» **Work to be completed**
Copy the records below exactly, starting at the line that contains "Laufstrecke 4km" and ending at the line that contains "Reklamodawcy możesz dodawać na swoich"; leave out any pictures.

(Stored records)
------------------------
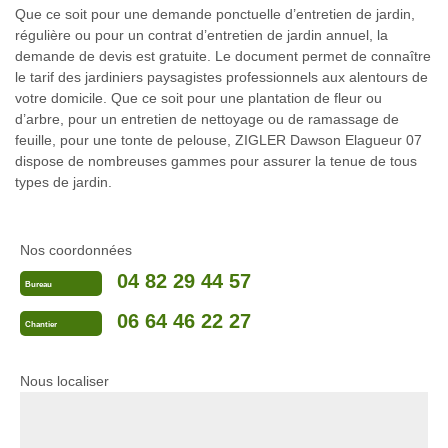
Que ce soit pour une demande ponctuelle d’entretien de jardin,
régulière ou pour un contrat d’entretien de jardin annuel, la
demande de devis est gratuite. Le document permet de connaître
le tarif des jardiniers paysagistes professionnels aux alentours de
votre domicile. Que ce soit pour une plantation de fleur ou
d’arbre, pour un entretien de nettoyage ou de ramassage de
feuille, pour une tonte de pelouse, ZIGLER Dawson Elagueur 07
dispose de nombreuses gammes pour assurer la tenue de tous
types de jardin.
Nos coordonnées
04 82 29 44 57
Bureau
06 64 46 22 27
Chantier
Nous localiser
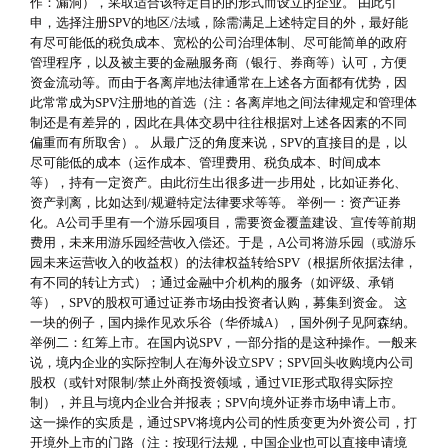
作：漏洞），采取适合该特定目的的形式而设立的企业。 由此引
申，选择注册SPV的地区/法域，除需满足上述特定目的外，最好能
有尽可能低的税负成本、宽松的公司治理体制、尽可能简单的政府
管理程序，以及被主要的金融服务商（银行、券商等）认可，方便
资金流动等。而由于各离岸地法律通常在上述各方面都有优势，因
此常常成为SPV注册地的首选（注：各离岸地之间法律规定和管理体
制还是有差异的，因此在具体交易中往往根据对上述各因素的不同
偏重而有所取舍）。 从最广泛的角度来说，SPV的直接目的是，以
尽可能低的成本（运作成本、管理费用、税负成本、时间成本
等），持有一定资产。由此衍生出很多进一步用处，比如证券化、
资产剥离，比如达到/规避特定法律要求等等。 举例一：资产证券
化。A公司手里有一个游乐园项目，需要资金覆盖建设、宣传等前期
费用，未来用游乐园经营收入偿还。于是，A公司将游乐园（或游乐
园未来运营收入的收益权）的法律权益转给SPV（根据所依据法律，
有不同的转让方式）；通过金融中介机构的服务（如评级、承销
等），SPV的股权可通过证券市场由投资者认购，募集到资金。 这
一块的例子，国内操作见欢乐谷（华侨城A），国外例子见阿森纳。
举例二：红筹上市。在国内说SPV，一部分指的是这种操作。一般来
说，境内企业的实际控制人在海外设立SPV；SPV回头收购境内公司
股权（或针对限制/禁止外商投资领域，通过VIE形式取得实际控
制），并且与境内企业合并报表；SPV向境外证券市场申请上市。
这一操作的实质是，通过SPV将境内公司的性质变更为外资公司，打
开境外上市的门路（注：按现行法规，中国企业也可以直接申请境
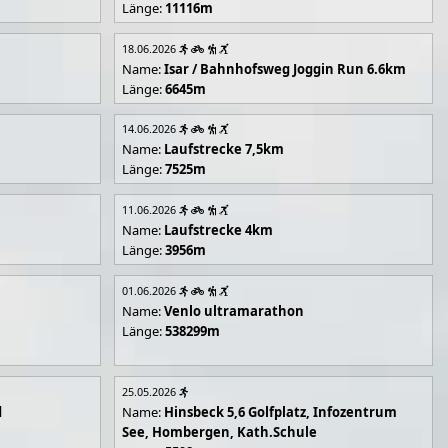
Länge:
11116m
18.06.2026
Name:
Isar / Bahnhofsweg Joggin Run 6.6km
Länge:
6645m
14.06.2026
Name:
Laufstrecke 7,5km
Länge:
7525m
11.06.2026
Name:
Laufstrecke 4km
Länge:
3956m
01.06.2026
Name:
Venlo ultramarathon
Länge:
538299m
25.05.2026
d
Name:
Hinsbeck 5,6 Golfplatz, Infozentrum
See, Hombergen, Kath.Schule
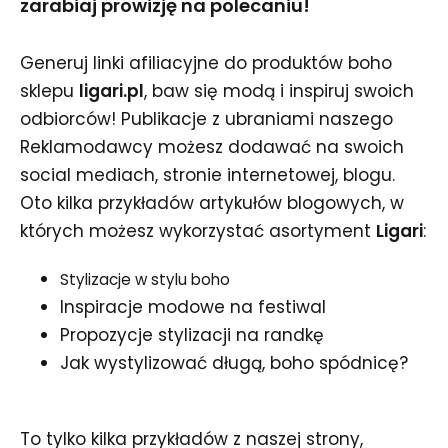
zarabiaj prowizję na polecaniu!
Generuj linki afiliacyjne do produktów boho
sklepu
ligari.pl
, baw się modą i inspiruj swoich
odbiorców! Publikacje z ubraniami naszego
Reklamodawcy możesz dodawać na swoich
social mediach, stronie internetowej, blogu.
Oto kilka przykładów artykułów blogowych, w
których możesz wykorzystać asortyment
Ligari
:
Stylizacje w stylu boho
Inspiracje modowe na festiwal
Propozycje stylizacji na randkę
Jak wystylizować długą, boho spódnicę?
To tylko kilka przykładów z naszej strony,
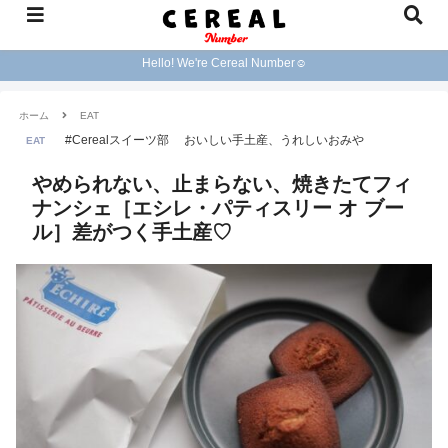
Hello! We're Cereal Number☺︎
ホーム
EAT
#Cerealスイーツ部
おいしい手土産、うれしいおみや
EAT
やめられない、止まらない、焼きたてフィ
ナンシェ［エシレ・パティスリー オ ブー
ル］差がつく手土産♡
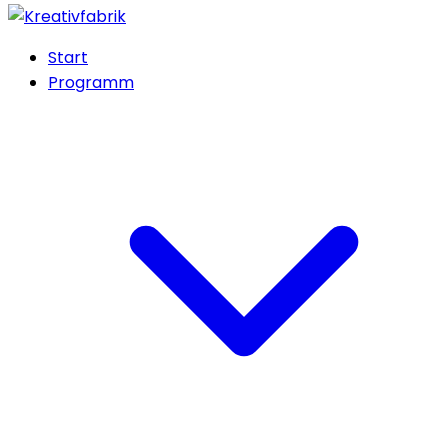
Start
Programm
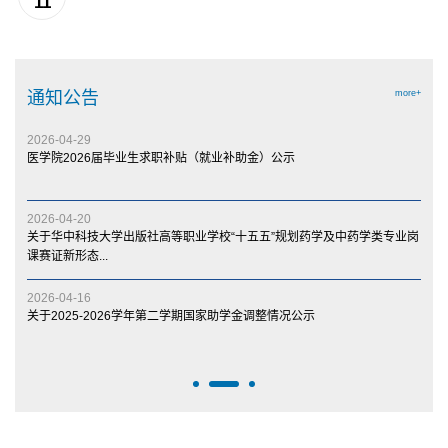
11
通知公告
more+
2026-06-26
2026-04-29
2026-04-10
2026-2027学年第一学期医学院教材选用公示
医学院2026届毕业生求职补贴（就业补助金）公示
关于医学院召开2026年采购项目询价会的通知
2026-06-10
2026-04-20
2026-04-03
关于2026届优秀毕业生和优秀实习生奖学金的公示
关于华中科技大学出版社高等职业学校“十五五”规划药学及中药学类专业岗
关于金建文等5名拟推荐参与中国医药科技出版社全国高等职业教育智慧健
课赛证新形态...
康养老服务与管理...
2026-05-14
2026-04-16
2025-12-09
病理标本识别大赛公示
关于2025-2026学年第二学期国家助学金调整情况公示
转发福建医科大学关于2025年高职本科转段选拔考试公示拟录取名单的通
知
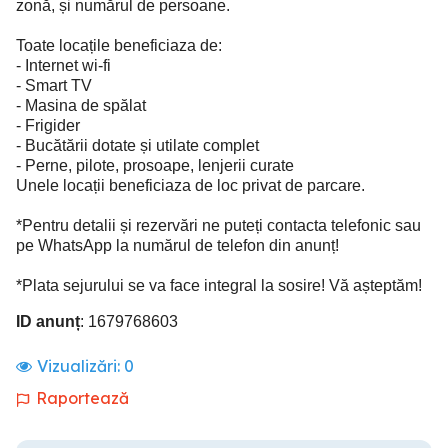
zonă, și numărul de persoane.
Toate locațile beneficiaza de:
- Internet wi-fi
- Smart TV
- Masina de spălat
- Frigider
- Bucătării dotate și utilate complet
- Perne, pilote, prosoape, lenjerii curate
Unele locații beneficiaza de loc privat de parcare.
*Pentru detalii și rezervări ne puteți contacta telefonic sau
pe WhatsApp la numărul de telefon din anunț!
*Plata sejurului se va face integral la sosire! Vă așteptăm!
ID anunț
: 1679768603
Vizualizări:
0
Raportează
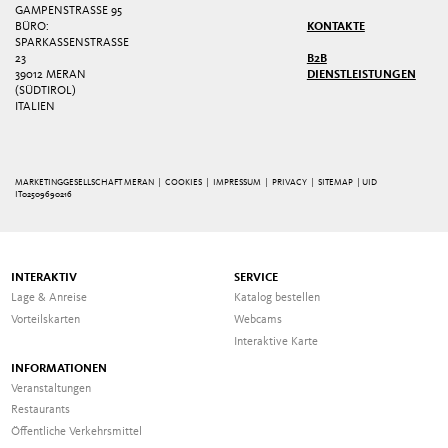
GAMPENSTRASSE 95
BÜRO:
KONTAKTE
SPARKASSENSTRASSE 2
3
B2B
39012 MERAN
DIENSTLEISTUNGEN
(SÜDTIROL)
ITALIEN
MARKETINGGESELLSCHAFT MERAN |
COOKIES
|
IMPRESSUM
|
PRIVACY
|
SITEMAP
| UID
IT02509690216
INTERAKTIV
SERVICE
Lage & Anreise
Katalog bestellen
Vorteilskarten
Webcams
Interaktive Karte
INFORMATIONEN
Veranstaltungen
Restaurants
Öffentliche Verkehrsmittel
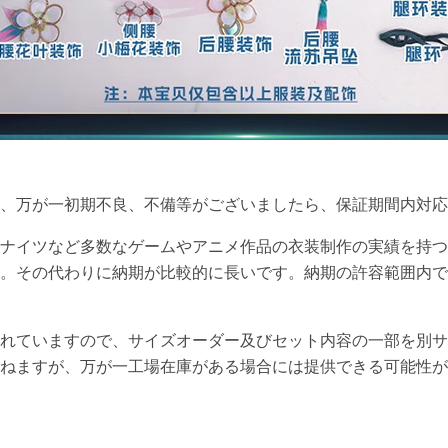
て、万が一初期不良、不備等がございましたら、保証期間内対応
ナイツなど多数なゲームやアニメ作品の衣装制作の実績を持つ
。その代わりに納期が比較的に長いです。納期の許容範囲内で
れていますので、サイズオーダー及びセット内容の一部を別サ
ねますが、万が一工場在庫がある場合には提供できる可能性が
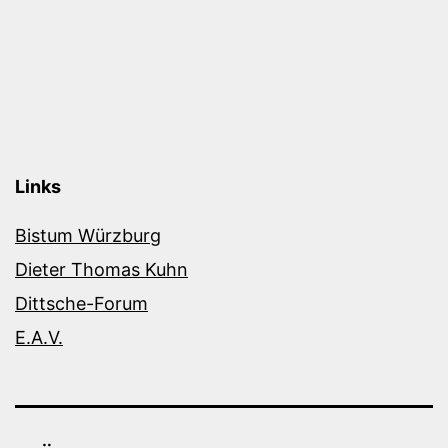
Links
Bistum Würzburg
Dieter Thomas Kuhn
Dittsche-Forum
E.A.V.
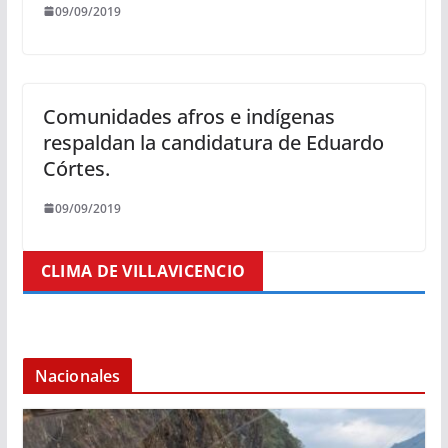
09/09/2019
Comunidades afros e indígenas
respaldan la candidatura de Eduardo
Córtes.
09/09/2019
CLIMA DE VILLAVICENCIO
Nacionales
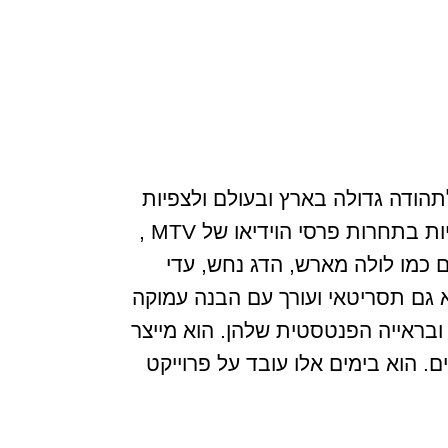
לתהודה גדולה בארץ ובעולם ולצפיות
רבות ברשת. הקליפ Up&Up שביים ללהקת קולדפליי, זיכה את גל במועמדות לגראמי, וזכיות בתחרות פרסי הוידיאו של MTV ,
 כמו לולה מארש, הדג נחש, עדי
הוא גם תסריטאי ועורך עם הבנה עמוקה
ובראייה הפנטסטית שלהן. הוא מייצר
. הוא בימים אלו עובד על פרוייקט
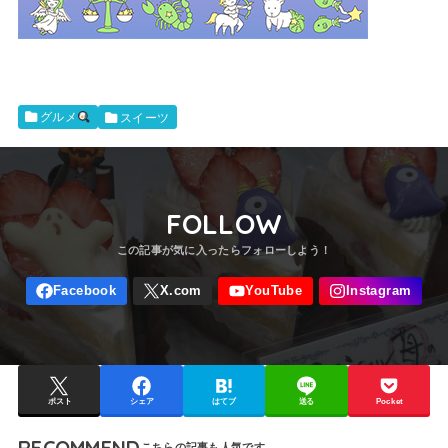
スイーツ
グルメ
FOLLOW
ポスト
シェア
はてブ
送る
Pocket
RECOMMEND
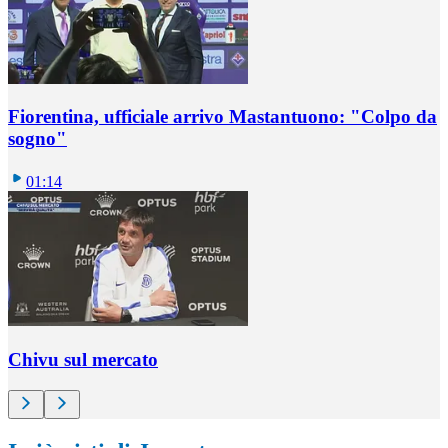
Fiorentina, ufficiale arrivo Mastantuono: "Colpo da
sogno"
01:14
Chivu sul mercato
------------------------
» **Exercise response**
Laufstrecke 4km
Länge:
3956m
01.06.2026
Name:
Venlo ultramarathon
Länge:
538299m
25.05.2026
d
Name:
Hinsbeck 5,6 Golfplatz, Infozentrum
See, Hombergen, Kath.Schule
zarabiaj prowizję na polecaniu!
Generuj linki afiliacyjne do produktów boho
sklepu
ligari.pl
, baw się modą i inspiruj swoich
odbiorców! Publikacje z ubraniami naszego
Reklamodawcy możesz dodawać na swoich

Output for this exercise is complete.